Pour tenter de tirer profit du décès de Matilda Clover, il écrit une lettre signée « M. Malone » à l’attention d’un médecin renommé :

« Londres, 28 novembre 1891

Dr W.H. Broadbent,

« Monsieur, Miss Clover, qui, tout dernièrement encore, habitait au numéro 27 de Lambeth Road, est morte à cette adresse le 20 octobre (le mois dernier) à la suite d’un empoisonnement à la strychnine. Après son décès, une perquisition a été faite, et la preuve a été trouvée que non seulement vous lui avez administré la médecine qui a causé sa mort, mais encore que vous avez été payé pour le faire.

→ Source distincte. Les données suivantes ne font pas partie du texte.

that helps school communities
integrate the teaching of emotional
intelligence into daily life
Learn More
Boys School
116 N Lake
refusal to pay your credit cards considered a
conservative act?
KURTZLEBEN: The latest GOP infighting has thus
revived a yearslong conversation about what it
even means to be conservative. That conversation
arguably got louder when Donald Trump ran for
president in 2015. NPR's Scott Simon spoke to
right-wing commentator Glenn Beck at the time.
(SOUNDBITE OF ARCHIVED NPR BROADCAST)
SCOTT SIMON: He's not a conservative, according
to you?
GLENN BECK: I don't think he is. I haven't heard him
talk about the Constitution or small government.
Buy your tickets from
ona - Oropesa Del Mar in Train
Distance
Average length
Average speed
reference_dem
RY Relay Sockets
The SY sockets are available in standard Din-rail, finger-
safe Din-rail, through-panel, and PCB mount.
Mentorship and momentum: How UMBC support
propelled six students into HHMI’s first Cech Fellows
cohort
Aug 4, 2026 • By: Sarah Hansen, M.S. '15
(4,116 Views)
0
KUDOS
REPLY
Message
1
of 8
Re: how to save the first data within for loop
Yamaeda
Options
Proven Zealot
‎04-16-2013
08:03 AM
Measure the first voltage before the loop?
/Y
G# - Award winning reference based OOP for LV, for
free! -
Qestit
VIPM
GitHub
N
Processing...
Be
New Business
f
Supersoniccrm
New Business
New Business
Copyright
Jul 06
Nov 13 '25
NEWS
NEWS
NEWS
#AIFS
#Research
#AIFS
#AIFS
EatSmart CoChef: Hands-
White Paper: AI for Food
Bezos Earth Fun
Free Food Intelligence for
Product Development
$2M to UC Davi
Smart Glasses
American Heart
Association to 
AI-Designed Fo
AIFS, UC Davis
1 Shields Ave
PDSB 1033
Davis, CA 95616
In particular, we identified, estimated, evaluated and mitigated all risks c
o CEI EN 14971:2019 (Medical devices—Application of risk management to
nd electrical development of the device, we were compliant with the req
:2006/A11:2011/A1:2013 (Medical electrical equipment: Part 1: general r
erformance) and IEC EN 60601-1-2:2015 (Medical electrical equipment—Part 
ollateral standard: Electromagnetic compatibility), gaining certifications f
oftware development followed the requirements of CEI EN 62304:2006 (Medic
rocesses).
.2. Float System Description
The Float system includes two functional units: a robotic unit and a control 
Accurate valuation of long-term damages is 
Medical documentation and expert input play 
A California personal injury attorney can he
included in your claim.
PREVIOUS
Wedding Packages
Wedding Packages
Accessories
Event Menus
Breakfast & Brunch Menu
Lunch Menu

Cette preuve est entre les mains d’un des détectives qui la remettra soit à vous, soit à l’un des chefs de la police, pour la somme de 2 500 livres sterling. Vous pouvez donc vous sauver de la ruine et du déshonneur. Si le papier est remis à la police, il sera naturellement publié dans les journaux, et la honte pour vous à tout jamais…

Si donc, Monsieur, vous acceptez cette demande, mettez, je vous prie, dans le
Daily Chronicle
un avis disant que vous paierez à Malone 2 500 livres pour ses services, et je vous enverrai quelqu’un pour arranger l’affaire. Réfléchissez bien avant de vous décider… ceci n’est pas une mystification. »

Toutes les lettres seront communiquées à la police. Elles fourniront à l’accusation, par la suite, la preuve irréfutable que toutes les jeunes femmes ont été assassinées par l’absorption de strychnine. Ce tueur en série persiste dans ses crimes, mais il creuse aussi sa propre tombe. Vantard, il ne peut résister à montrer sa petite cassette contenant les drogues à un mécanicien du nom de Haynes et déclare avec emphase que le cadavre de la malheureuse Matilda Clover aurait dû être exhumé et autopsié. Dans une de ses conversations, il raconte l’histoire de Lou Harvey à laquelle un criminel avait fait avaler du poison et qui était tombée morte dans un music-hall. Ce fameux Haynes, qui a été employé comme enquêteur privé, prête une oreille attentive à ces histoires. Neill montre à son ami les maisons que les victimes ont habitées. À la fin, Haynes se sent suffisamment documenté
pour raconter tout ce qu’il sait à son ami, le sergent McIntyre, de la brigade des Recherches criminelles et, le 3 juin, le docteur Neill est arrêté. Le corps de Matilda Clover est exhumé, on y découvre de la strychnine. Sur le prisonnier, on trouve une lettre relative aux filles Marsh et Shrivell. Louisa Harvey « sort de sa tombe » et raconte sa tentative d’assassinat, et le 22 août, le tribunal de police de Bow Street envoie Thomas Neill Cream à la prison de Old Bailey, pour attendre son passage devant les assises, pour assassinats.